Let's say this is my data:
id <- c(1:5)
names <- c('id', 'p1', 'p2', 'p3', 'pr1', 'pr2', 'pr3')
p1 <- c(sample(1:10, 5))
p2 <- c(sample(10:20, 5))
p3 <- c(sample(20:30, 5))
pr1 <- c(sample(1:10, 5))
pr2 <- c(sample(10:20, 5))
pr3 <- c(sample(20:30, 5))
mydf <- as.data.frame(matrix(c(id, p1, p2, p3, pr1, pr2, pr3), nrow = 5))
colnames(mydf) <- names
>mydf
id p1 p2 p3 pr1 pr2 pr3
1 1 6 20 22 1 10 24
2 2 8 11 24 2 18 29
3 3 7 10 25 6 20 26
4 4 3 14 20 10 15 20
5 5 5 19 29 7 14 22
I want my data finally to look like this:
id2 <- rep(c(1:5), each = 2)
names2 <- c('id', 'couple', 'q1', 'q2', 'q3')
couple <- rep(1:2, 5)
p1 <- c(sample(1:10, 5))
p2 <- c(sample(10:20, 5))
p3 <- c(sample(20:30, 5))
pr1 <- c(sample(1:10, 5))
pr2 <- c(sample(10:20, 5))
pr3 <- c(sample(20:30, 5))
mydf <- as.data.frame(matrix(c(id2, couple, p1, p2, p3, pr1, pr2, pr3), nrow = 10, ncol = 5))
colnames(mydf) <- names2
>mydf
id couple q1 q2 q3
1 1 1 6 23 16
2 1 2 10 28 10
3 2 1 1 27 14
4 2 2 7 21 20
5 3 1 5 30 18
6 3 2 12 2 27
7 4 1 10 1 25
8 4 2 13 7 21
9 5 1 11 6 20
10 5 2 18 3 23
Or, if this is not possible, like this:
id couple bb1 bb2 bb3 pbb1 pbb2 pbb3
1 1 1 6 23 16
2 1 2 10 28 10
3 2 1 1 27 14
4 2 2 7 21 20
5 3 1 5 30 18
6 3 2 12 2 27
7 4 1 10 1 25
8 4 2 13 7 21
9 5 1 11 6 20
10 5 2 18 3 23
Now, to get me there, i've tried the melt() function and the gather() function and it feels like i'm close but still it's not working the way I want it to work.
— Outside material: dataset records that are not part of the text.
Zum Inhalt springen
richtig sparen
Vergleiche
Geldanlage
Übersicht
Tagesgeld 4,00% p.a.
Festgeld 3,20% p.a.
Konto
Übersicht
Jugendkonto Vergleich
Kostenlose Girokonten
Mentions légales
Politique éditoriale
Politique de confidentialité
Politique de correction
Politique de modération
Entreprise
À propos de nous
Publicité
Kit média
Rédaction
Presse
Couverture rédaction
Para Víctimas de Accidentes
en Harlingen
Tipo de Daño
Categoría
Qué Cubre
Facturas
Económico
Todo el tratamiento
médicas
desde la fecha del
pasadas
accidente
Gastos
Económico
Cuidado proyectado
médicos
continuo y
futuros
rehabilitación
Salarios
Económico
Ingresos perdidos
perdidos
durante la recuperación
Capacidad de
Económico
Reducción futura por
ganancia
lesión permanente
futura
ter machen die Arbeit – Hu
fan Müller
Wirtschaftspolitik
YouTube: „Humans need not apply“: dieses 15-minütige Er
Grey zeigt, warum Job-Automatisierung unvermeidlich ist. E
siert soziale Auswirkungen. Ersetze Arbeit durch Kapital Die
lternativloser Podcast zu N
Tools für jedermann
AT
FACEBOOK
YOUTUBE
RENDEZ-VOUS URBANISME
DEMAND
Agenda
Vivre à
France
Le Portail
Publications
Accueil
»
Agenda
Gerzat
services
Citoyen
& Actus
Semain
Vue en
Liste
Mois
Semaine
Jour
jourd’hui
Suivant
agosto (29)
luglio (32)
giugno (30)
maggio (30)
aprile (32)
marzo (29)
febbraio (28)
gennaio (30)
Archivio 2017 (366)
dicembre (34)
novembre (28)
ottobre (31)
note, in my dataset the variable names are bb1:bb54 for the patient questionnaire and pbb1:pbb54 for the proxy questionnaire
Example of what I've tried
df_long <- df_reshape %>%
gather(testname, value, -(bb1:bb11), -(pbb1:pbb11), -id, -pgebdat, -p_age, na.rm=T) %>%
arrange(id)
If I understand what you want correctly, you can gather everything to a very long form and then reshape back to a slightly wider form:
library(tidyverse)
set.seed(47) # for reproducibility
mydf <- data.frame(id = c(1:5),
p1 = c(sample(1:10, 5)),
p2 = c(sample(10:20, 5)),
p3 = c(sample(20:30, 5)),
pr1 = c(sample(1:10, 5)),
pr2 = c(sample(10:20, 5)),
pr3 = c(sample(20:30, 5)))
mydf_long <- mydf %>%
gather(var, val, -id) %>%
separate(var, c('couple', 'q'), -2) %>%
mutate(q = paste0('q', q)) %>%
spread(q, val)
mydf_long
#> id couple q1 q2 q3
#> 1 1 p 10 17 21
#> 2 1 pr 10 11 24
#> 3 2 p 4 13 27
#> 4 2 pr 4 15 20
#> 5 3 p 7 14 30
#> 6 3 pr 1 14 29
#> 7 4 p 6 18 24
#> 8 4 pr 8 20 30
#> 9 5 p 9 16 23
#> 10 5 pr 3 18 25
One approach would be to use unite and separate in tidyr, along with the gather function as well.
I'm using your mydf data frame since it was provided, but it should be pretty straightforward to make any changes:
mydf %>%
unite(p1:p3, col = `1`, sep = ";") %>% # Combine responses of 'p1' through 'p3'
unite(pr1:pr3, col = `2`, sep = ";") %>% # Combine responses of 'pr1' through 'pr3'
gather(couple, value, `1`:`2`) %>% # Form into long data
separate(value, sep = ";", into = c("q1", "q2", "q3"), convert = TRUE) %>% # Separate and retrieve original answers
arrange(id)
Which gives you:
id couple q1 q2 q3
1 1 1 9 18 25
2 1 2 10 18 30
3 2 1 1 11 29
4 2 2 2 15 29
5 3 1 10 19 26
6 3 2 3 19 25
7 4 1 7 10 23
8 4 2 1 20 28
9 5 1 6 16 21
10 5 2 5 12 26
Our numbers are different since they were all randomly generated with sample.
Edited per #alistaire comment: add convert = TRUE to the separate call to make sure the responses are still of class integer.